The data ::

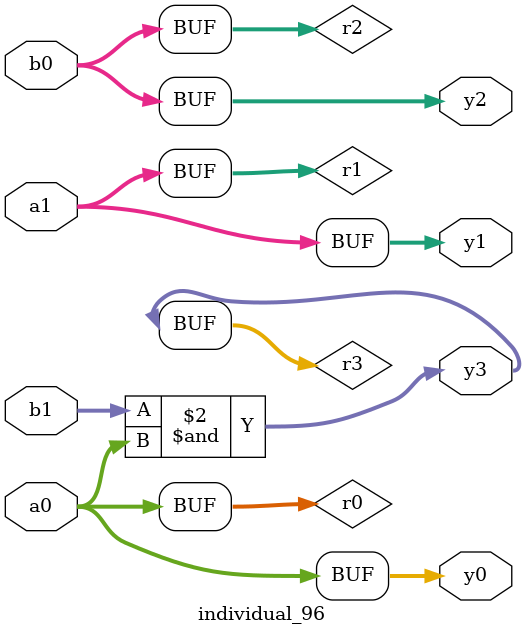
<source format=sv>
module individual_96(input logic [15:0] a1, input logic [15:0] a0, input logic [15:0] b1, input logic [15:0] b0, output logic [15:0] y3, output logic [15:0] y2, output logic [15:0] y1, output logic [15:0] y0);
logic [15:0] r0, r1, r2, r3; 
 always@(*) begin 
	 r0 = a0; r1 = a1; r2 = b0; r3 = b1; 
 	 r3  &=  a0 ;
 	 y3 = r3; y2 = r2; y1 = r1; y0 = r0; 
end
endmodule
</source>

What this task involves :: The copy you give must repeat each record character for character, but it must not include the pictures.

Response to the exercise ::
<source format=sv>
module individual_96(input logic [15:0] a1, input logic [15:0] a0, input logic [15:0] b1, input logic [15:0] b0, output logic [15:0] y3, output logic [15:0] y2, output logic [15:0] y1, output logic [15:0] y0);
logic [15:0] r0, r1, r2, r3; 
 always@(*) begin 
	 r0 = a0; r1 = a1; r2 = b0; r3 = b1; 
 	 r3  &=  a0 ;
 	 y3 = r3; y2 = r2; y1 = r1; y0 = r0; 
end
endmodule
</source>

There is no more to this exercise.